Le due relazioni incompatibili – Obiettivo dell’indagine è capire cosa è accaduto nel buco di almeno sei ore tra le 22:30 di sabato – quando un aereo dell’agenzia europea Frontex ha segnalato la presenza dell’imbarcazione a quaranta miglia dalla costa – e il momento del naufragio, alle 4.10. Poco dopo la mezzanotte partono due motovedette della Guardia di finanza, rispettivamente da Crotone e da Taranto, ma il mare è troppo agitato e i mezzi (non attrezzati) sono costretti a rientrare. Verso le due un nuovo tentativo delle fiamme gialle, mentre i mezzi della Guardia costiera rimangono fermi fino alle 4:10, quando al 112 arriva una telefonata di allarme. Ormai è troppo tardi. Ma nelle relazioni interne che ricostruiscono le ore precedenti allo schianto del barcone di migranti si apre uno scontro tra le due forze militari che fanno capo rispettivamente a Giancarlo Giorgetti e Matteo Salvini. E conferma quanto Il Fatto Quotidiano aveva rivelato mercoledì: i finanzieri telefonarono alla Guardia costiera dopo le loro ricerche andate a vuoto, ma gli operatori del corpo che fa capo al ministero di Salvini non si mossero. Se per ligio rispetto delle “regole di ingaggio”, sottovalutazione o altro lo stabilirà appunto la procura di Crotone che quelle due relazioni – pubblicate dal Corriere della Sera – le ha sul suo tavolo. Con tutti i loro palesi contrasti da chiarire e sciogliere.

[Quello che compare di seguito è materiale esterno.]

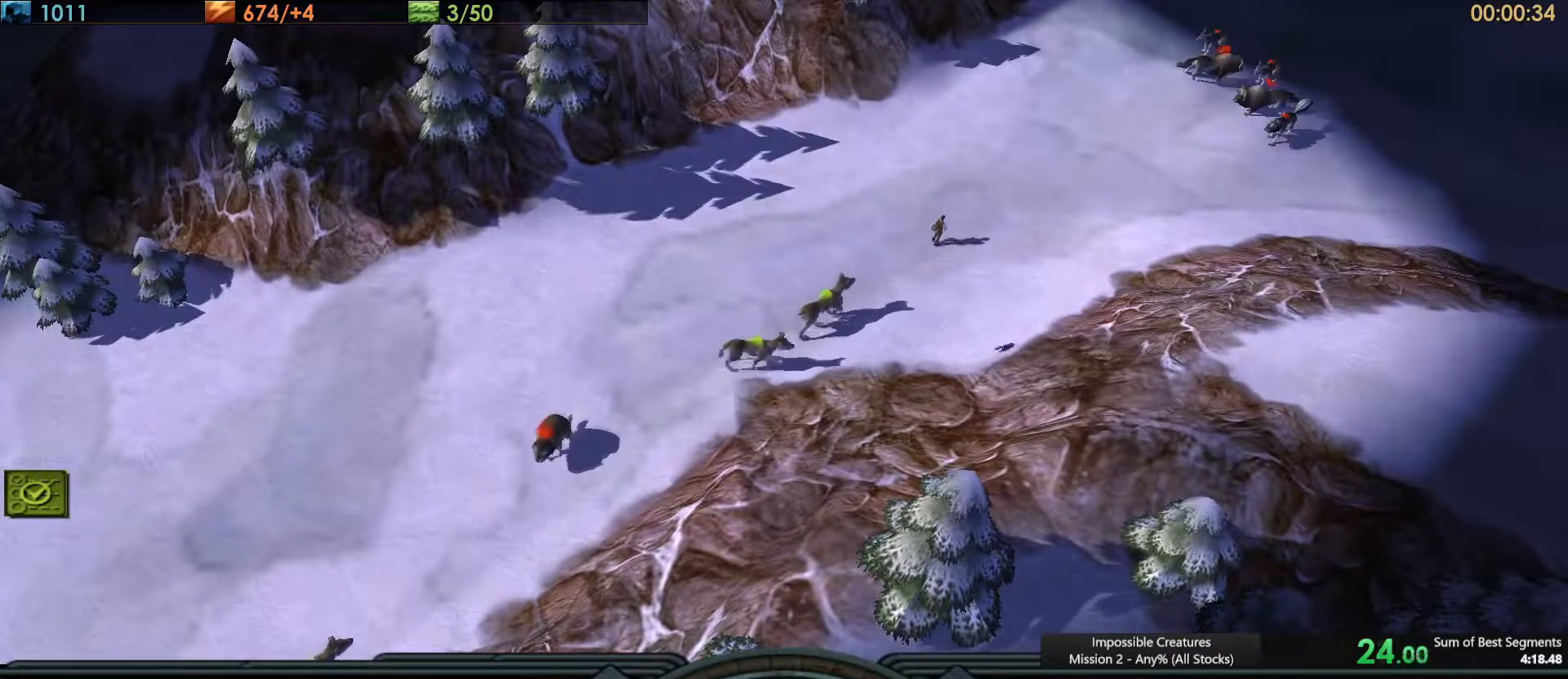
{"keys": [], "events": [[17, "ctrl_l", "up"], [67, "c", "up"]]}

Gli interrogativi da sciogliere – La Procura vuole capire, passo dopo passo, quello che è accaduto quella notte. E saranno i Carabinieri a raccogliere questo materiale. Trovare l’imbarcazione è stata considerata un’operazione di polizia per fermare un tentativo di immigrazione irregolare, non una missione di soccorso. Alle 23.03, Frontex ha lanciato una segnalazione al Centro di coordinamento internazionale (Icc, International coordination centre), all’interno della quale sottolineava anche come la rilevazione termica lasciasse presupporre che ci fossero molte persone a bordo e rilevava l’assenza di giubbotti di salvataggio. Due elementi, è bene precisarlo, che devono essere presi in considerazione nel decidere se far scattare una Sar, l’operazione di ricerca e soccorso. Ma c’è anche dell’altro, perché la Guardia di finanza spiega che “alle ore 03:50 la Sala Operativa del Provinciale GdF di Vibo Valentia, mediante la postazione della rete radar costiera, acquisiva un target verosimilmente riconducibile alla segnalazione Frontex”. Due minuti dopo la telefonata i finanzieri individuano quindi il barcone? E perché non viene segnalato alla Guardia costiera che spiega di aver ricevuto una prima segnalazione “battuta al radar” alle 4.25 a “7 miglia, in zona Steccato di Cutro”? Interrogativi che dovranno essere sciolti dagli inquirenti.

Le vittime e i dispersi – Nel frattempo, sono morte almeno 68 persone. Ma il numero delle vittime potrebbe continuare a crescere perché, come emerso nell’ultima riunione del Centro coordinamento soccorsi aperto in Prefettura a Crotone, sono tra 27 e 47 le persone ancora disperse del naufragio avvenuto domenica a Steccato di Cutro. Le ricerche, coordinate dalla Direzione marittima di Reggio Calabria, proseguiranno ad oltranza per tutto il fine settimana con mezzi aerei, navali, nucleo di sommozzatori e con il personale a terra di Guardia costiera, Questura, carabinieri, Guardia di finanza, Vigili del fuoco e Protezione civile. Le condizioni meteo, in peggioramento, potrebbero rendere il tutto ancora più difficile. “Stimiamo che sono circa 30 le persone disperse nel naufragio di domenica”, dice a LaPresse il sindaco di Cutro, Antonio Ceraso, precisando che “sono state identificati 56 corpi delle 68 vittime. In queste ore stiamo ricevendo richieste dall’estero per il rimpatrio delle salme“.